Abstract :
Edo Kelvin Simanjuntak, 2021. Pengaruh Kombinasi Pupuk Urea dan PK (11:14) terhadap P-tersedia, Serapan P, Serta Hasil Jagung Manis (Zea mays saccharata Sturt.) pada Inceptisols di Jatinangor. Dibimbing oleh Emma Trinurani Sofyan dan Yuliati Machfud.

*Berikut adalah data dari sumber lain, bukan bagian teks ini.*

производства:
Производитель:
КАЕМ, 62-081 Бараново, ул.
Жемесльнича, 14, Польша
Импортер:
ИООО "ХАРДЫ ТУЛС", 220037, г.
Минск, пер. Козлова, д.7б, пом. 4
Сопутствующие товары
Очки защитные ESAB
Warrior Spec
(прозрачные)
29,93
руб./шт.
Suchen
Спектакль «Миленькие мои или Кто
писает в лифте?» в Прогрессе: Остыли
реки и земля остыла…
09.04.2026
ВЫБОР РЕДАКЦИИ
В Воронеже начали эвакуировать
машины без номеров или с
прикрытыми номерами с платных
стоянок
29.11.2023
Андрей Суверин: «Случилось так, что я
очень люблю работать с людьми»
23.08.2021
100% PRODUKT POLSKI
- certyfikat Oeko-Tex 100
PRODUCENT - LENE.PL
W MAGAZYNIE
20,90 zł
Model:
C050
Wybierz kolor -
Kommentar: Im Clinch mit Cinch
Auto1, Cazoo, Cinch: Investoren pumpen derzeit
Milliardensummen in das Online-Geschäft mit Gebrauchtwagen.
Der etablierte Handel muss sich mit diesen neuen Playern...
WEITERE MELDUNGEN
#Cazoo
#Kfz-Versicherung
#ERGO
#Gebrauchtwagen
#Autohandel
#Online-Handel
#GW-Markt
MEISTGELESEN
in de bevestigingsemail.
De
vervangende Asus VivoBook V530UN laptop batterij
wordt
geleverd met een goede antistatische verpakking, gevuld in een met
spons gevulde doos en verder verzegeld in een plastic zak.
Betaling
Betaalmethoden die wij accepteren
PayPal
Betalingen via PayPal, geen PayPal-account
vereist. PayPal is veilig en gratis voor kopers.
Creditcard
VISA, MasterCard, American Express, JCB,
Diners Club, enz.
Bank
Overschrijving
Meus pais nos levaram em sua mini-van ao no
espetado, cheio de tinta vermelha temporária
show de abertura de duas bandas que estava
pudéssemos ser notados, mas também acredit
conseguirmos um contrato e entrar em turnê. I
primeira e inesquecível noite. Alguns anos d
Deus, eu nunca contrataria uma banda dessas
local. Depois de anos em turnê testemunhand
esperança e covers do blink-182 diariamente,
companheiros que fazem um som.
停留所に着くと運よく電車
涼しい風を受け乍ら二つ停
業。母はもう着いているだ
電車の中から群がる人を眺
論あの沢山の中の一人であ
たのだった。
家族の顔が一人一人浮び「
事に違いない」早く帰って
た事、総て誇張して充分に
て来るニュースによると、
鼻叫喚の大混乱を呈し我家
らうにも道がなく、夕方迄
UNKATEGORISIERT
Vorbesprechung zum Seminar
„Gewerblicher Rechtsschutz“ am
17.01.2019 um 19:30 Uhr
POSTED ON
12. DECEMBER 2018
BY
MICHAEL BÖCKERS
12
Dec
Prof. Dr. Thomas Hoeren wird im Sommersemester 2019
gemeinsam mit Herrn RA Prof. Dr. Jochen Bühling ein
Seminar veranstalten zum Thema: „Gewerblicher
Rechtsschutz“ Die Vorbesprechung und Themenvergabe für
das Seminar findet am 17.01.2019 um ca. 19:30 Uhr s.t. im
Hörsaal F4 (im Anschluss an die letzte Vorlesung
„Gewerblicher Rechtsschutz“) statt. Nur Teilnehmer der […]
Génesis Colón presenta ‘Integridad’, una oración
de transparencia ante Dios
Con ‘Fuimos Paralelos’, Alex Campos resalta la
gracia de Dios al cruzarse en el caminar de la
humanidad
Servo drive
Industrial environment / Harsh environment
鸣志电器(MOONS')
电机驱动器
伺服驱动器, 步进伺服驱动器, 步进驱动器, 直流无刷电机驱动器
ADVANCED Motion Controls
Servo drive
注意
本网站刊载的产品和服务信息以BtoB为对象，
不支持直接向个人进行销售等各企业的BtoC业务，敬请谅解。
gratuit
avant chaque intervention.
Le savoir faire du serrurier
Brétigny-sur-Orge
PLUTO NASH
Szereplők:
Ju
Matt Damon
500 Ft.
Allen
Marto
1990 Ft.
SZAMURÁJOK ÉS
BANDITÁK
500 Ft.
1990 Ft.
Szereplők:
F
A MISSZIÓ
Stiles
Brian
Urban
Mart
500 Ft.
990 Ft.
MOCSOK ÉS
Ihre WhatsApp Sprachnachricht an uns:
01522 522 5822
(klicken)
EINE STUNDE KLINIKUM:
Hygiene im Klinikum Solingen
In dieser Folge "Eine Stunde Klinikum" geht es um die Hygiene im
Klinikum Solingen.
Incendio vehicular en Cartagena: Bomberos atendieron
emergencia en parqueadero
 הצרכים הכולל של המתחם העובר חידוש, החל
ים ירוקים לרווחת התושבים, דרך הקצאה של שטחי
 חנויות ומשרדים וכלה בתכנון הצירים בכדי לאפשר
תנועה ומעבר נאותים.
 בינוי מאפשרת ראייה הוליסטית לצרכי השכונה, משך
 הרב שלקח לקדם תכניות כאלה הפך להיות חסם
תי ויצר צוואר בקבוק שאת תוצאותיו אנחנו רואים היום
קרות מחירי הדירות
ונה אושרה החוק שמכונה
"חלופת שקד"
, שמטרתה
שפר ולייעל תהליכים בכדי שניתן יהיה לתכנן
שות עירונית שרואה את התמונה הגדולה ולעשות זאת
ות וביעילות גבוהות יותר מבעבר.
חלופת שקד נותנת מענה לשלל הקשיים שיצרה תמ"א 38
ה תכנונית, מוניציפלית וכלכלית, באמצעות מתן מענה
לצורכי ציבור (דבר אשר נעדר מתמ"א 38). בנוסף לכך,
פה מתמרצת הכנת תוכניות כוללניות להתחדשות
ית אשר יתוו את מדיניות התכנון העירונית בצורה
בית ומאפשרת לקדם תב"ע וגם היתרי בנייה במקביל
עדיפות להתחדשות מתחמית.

Aplikasi pupuk merupakan salah satu cara untuk meningkatkan kesuburan tanah dan produksi tanaman. Kesuburan tanah yang rendah adalah salah satu penyebab rendahnya hasil produksi tanaman jagung manis di Indonesia. Jagung manis memerlukan hara yang cukup untuk dapat tumbuh dan berproduksi optimal. Pemberian kombinasi pupuk Urea dan PK pada tanaman jagung manis dapat meningkatkan ketersediaan hara dan produksi tanaman jagung manis. Penelitian ini bertujuan untuk mengetahui pengaruh dosis kombinasi pupuk Urea dan PK terhadap P-tersedia, serapan P, dan hasil jagung manis (Zea mays saccharata Sturt) pada Inceptisols di Jatinangor. Percobaan ini dilaksanakan di Kebun Percobaan Pengelolaan Tanah dan Air, Departemen Ilmu Tanah dan Sumberdaya Lahan, Fakultas Pertanian Universitas Padjadjaran, Jatinangor. Penelitian ini menggunakan metode eksperimen Rancangan Acak Kelompok (RAK) dengan 9 perlakuan yang terdiri dari 1 perlakuan kontrol (tanpa pupuk), 1 dosis N, P, K standar, dan 7 perlakuan kombinasi pupuk Urea dan PK. Masing-masing perlakuan diulang tiga kali sehingga terdapat 30 petak percobaan. Hasil penelitian menunjukan bahwa pemberian kombinasi pupuk Urea dan PK berpengaruh terhadap P-tersedia, serapan P, dan hasil jagung manis pada Inceptisols di Jatinangor. Kombinasi 1 N + 1 PK memberikan pengaruh terbaik dengan nilai P-tersedia (23,78 ppm), serapan P (0,67 %), dan bobot tongkol berkelobot (480,27 g tanaman-1) pada Inceptisols di Jatinangor.